> Anytime more than a class or two is involved or if the code base is more than 20 or 30 files, then even the best LLMs start to stray and lose focus. They can't seem to keep a train of thought which leads to churning way too much code.
At least if looking at this specific portion: You can have a 20-30 file code base, with 5-10 classes in the context, in full, and the rest of them filtered in a sensible way. Even a model with a 200k context window can handle this.
The output definitely can stray, but it's not the norm in my experience. Of course, if the output does start to stray, it needs to be snipped in the bud. And the fixes can range anywhere from working but bad code, to very close how you'd written it yourself, if you've clearly described how you want the code to be written.
If you're trying to fix a specific bug, for example, but don't provide thorough logs on what is happening in the code, it's much more likely the output will stray towards some average of what the problem could be, rather than what it actually is in the current code.

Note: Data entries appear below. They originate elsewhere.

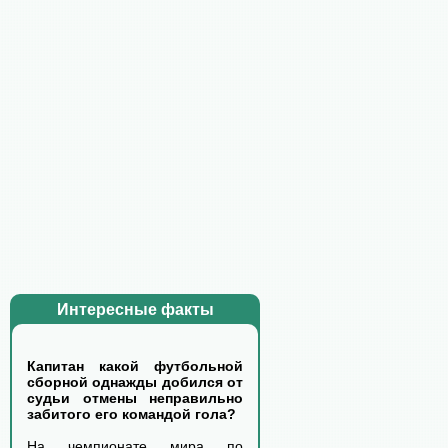
Интересные факты
Капитан какой футбольной
сборной однажды добился от
судьи отмены неправильно
забитого его командой гола?
На чемпионате мира по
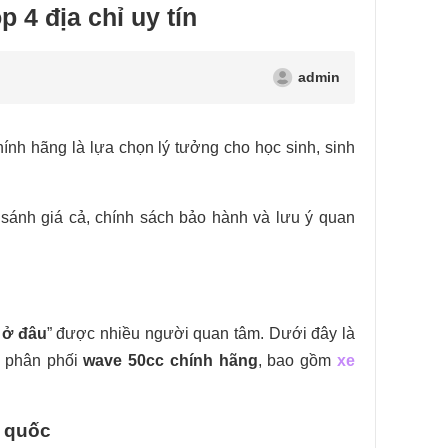
4 địa chỉ uy tín
admin
ính hãng là lựa chọn lý tưởng cho học sinh, sinh
 sánh giá cả, chính sách bảo hành và lưu ý quan
 ở đâu
” được nhiều người quan tâm. Dưới đây là
n phân phối
wave 50cc chính hãng
, bao gồm
xe
n quốc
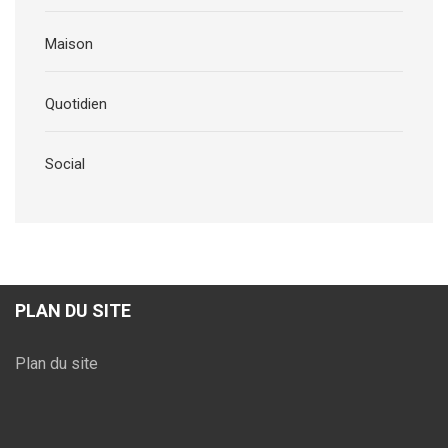
Maison
Quotidien
Social
PLAN DU SITE
Plan du site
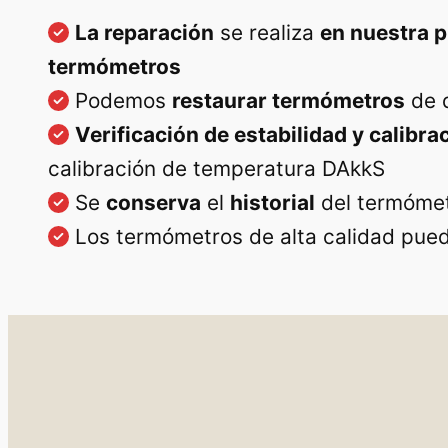
La reparación
se realiza
en nuestra 
termómetros
Podemos
restaurar termómetros
de d
Verificación de estabilidad y calibra
calibración de temperatura DAkkS
Se
conserva
el
historial
del termóme
Los termómetros de alta calidad pued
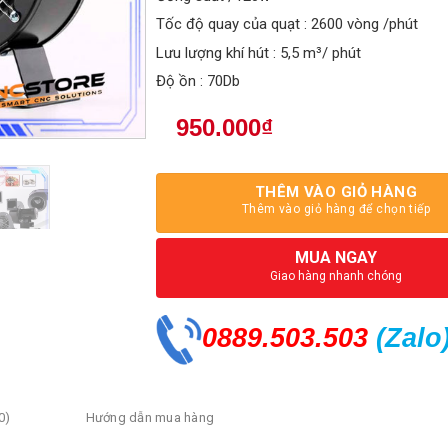
Tốc độ quay của quạt : 2600 vòng /phút
Lưu lượng khí hút : 5,5 m³/ phút
Độ ồn : 70Db
950.000
₫
THÊM VÀO GIỎ HÀNG
Thêm vào giỏ hàng để chọn tiếp
MUA NGAY
Giao hàng nhanh chóng
0889.503.503
(Zalo
0)
Hướng dẫn mua hàng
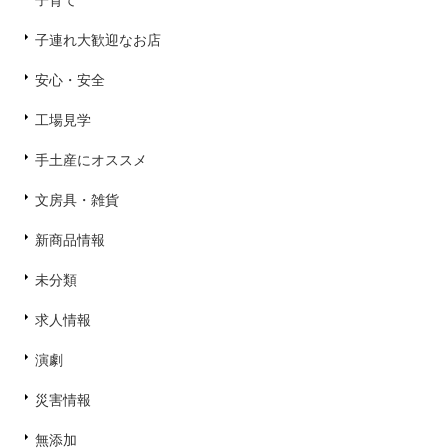
子育て
子連れ大歓迎なお店
安心・安全
工場見学
手土産にオススメ
文房具・雑貨
新商品情報
未分類
求人情報
演劇
災害情報
無添加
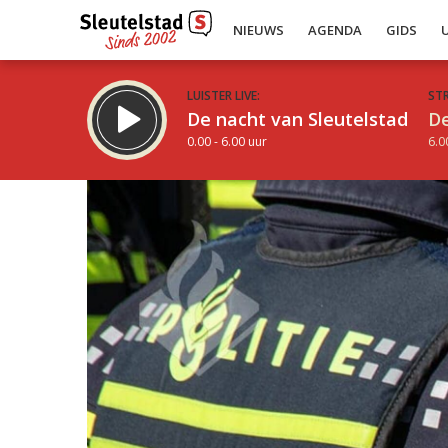
NIEUWS
AGENDA
GIDS
LUISTER LIVE:
ST
De nacht van Sleutelstad
De
0.00 - 6.00 uur
6.0
Inklappen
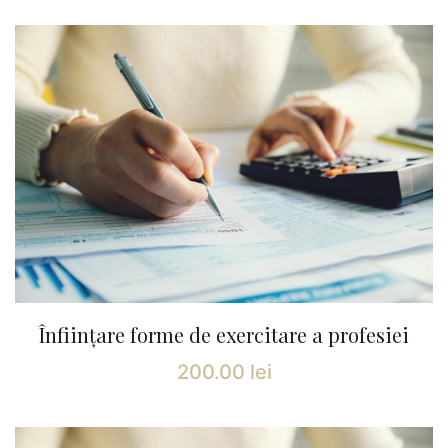
Înființare forme de exercitare a profesiei
200.00
lei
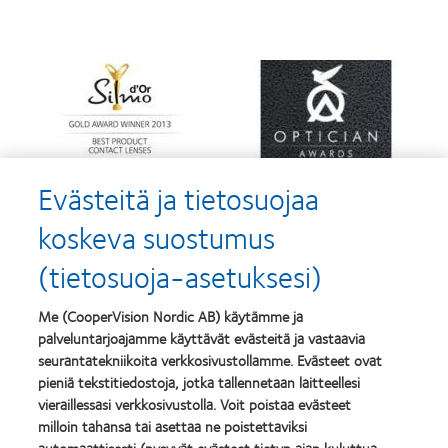
Learn
Learn
more
more
about
about
Silmo
Contact
d’Or
Lens
–
Product
palkinto
of
Evästeitä ja tietosuojaa
Learn
Learn
parhaasta
the
more
more
tuotteesta,
Year
about
about
koskeva suostumus
MyDay®
(2013)
Best
Best
(2013)
Companies
Factory
(tietosuoja-asetuksesi)
for
Awards
Leaders
2011
Learn
2012
(2011)
Me (CooperVision Nordic AB) käytämme ja
Learn
more
&
palveluntarjoajamme käyttävät evästeitä ja vastaavia
more
about
2010
about
seurantatekniikoita verkkosivustollamme. Evästeet ovat
ODMA
(2012)
Vuoden
2011
pieniä tekstitiedostoja, jotka tallennetaan laitteellesi
2012
(2011)
Learn
vieraillessasi verkkosivustolla. Voit poistaa evästeet
Manufacturing
more
milloin tahansa tai asettaa ne poistettaviksi
Leadership
about
100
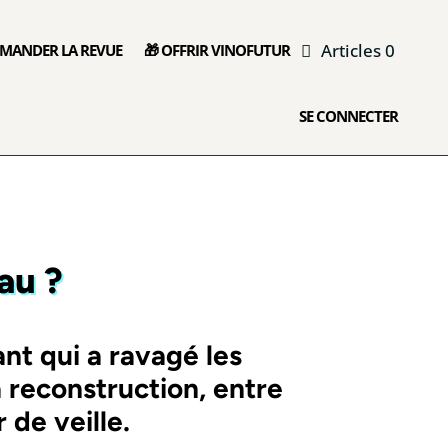
Articles 0
MANDER LA REVUE
🎁 OFFRIR VINOFUTUR
SE CONNECTER
au ?
nt qui a ravagé les
 reconstruction, entre
 de veille.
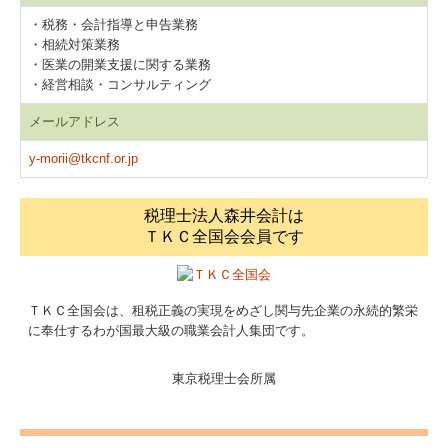
・税務・会計指導と申告業務
・相続対策業務
・医業の開業支援に関する業務
・経営相談・コンサルティング
メールアドレス
y-morii@tkcnf.or.jp
税理士法人森井会計は
ＴＫＣ全国会会員です
ＴＫＣ全国会は、租税正義の実現をめざし関与先企業の永続的繁栄
に奉仕するわが国最大級の職業会計人集団です。
東京税理士会所属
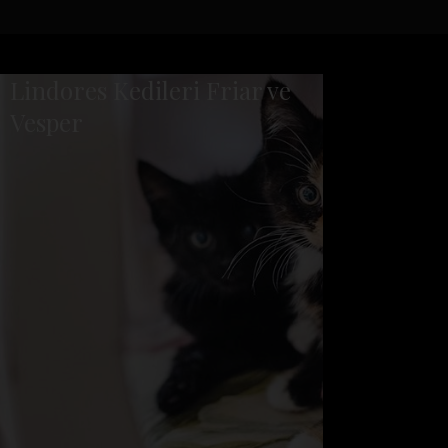
Lindores Kedileri Friar ve
Vesper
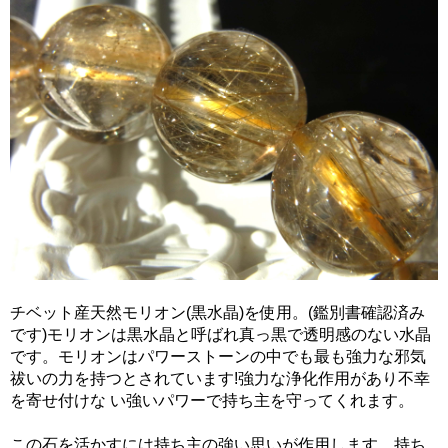
チベット産天然モリオン(黒水晶)を使用。(鑑別書確認済み
です)モリオンは黒水晶と呼ばれ真っ黒で透明感のない水晶
です。モリオンはパワーストーンの中でも最も強力な邪気
祓いの力を持つとされています!強力な浄化作用があり不幸
を寄せ付けな い強いパワーで持ち主を守ってくれます。
この石を活かすには持ち主の強い思いが作用します。持ち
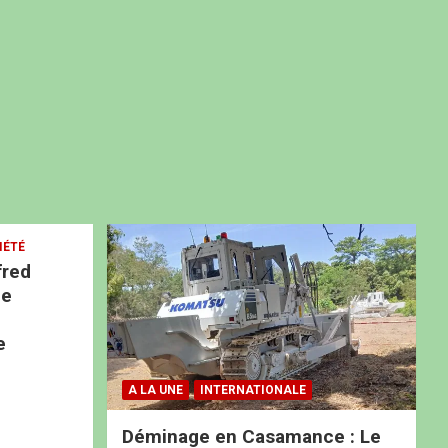
IÉTÉ
fred
ne
e
A LA UNE
INTERNATIONALE
Déminage en Casamance : Le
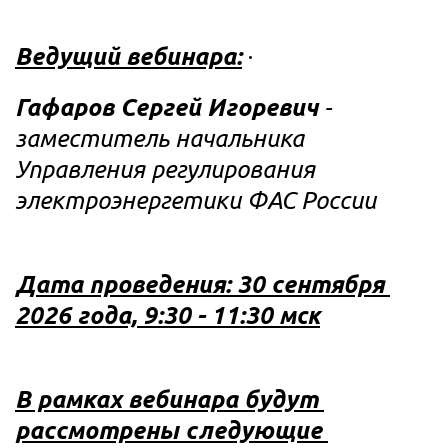
Ведущий вебинара:
·
Гафаров Сергей Игоревич 
- 
заместитель начальника 
Управления регулирования 
электроэнергетики ФАС России
Дата проведения: 30 сентября 
2026 года, 9:30 - 11:30 м
ск
В рамках вебинара будут 
рассмотрены следующие 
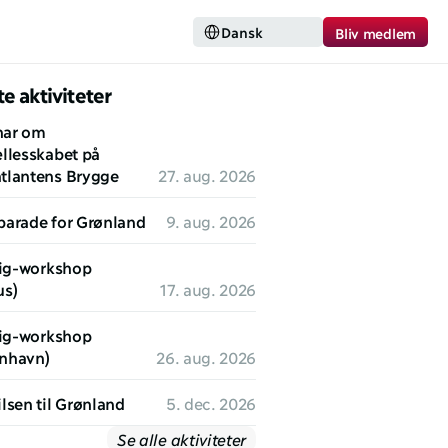
Select Language
Dansk
Bliv medlem
e aktiviteter
ar om 
llesskabet på 
tlantens Brygge
27. aug. 2026
parade for Grønland
9. aug. 2026
lig-workshop 
us)
17. aug. 2026
lig-workshop 
nhavn)
26. aug. 2026
lsen til Grønland
5. dec. 2026
Se alle aktiviteter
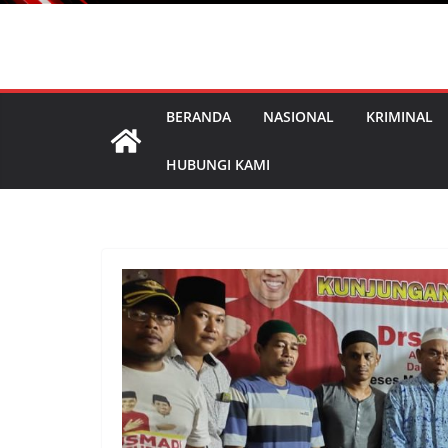
BERANDA
NASIONAL
KRIMINAL
HUBUNGI KAMI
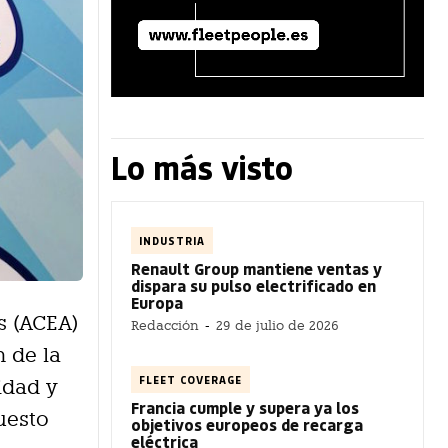
Lo más visto
INDUSTRIA
Renault Group mantiene ventas y
dispara su pulso electrificado en
Europa
s (ACEA)
Redacción
-
29 de julio de 2026
 de la
FLEET COVERAGE
idad y
Francia cumple y supera ya los
uesto
objetivos europeos de recarga
eléctrica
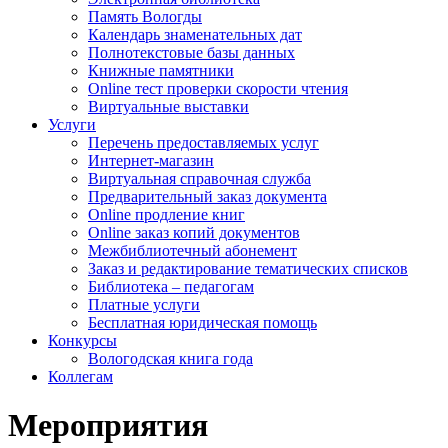
Память Вологды
Календарь знаменательных дат
Полнотекстовые базы данных
Книжные памятники
Online тест проверки скорости чтения
Виртуальные выставки
Услуги
Перечень предоставляемых услуг
Интернет-магазин
Виртуальная справочная служба
Предварительный заказ документа
Online продление книг
Online заказ копий документов
Межбиблиотечный абонемент
Заказ и редактирование тематических списков
Библиотека – педагогам
Платные услуги
Бесплатная юридическая помощь
Конкурсы
Вологодская книга года
Коллегам
Мероприятия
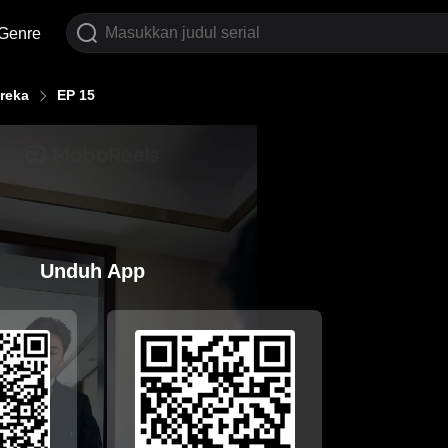
Genre
reka
EP 15
Unduh App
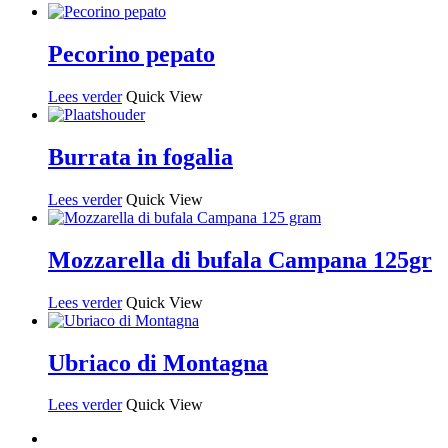
Pecorino pepato
Lees verder
Quick View
Burrata in fogalia
Lees verder
Quick View
Mozzarella di bufala Campana 125gr
Lees verder
Quick View
Ubriaco di Montagna
Lees verder
Quick View
instagram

And this is absolutely not to say that LLMs could do what Antirez is doing. There is a massive amount of variation in how deeply people think about the code they're reading or writing.
Yeah, I’m saying that I expect us to have a world where we can cram almost all business knowledge into the context window for coding LLMs and we can get an early glimpse of that today by pasting in the full contents of 50+ files into Gemini 2.5 and only using 10% of its context window today, which is the worst it’ll ever be.
I paste in the entire codebase for my small ETL project (100k tokens) and it’s pretty good.
Not perfect, still a long ways to go, but a sign of the times to come.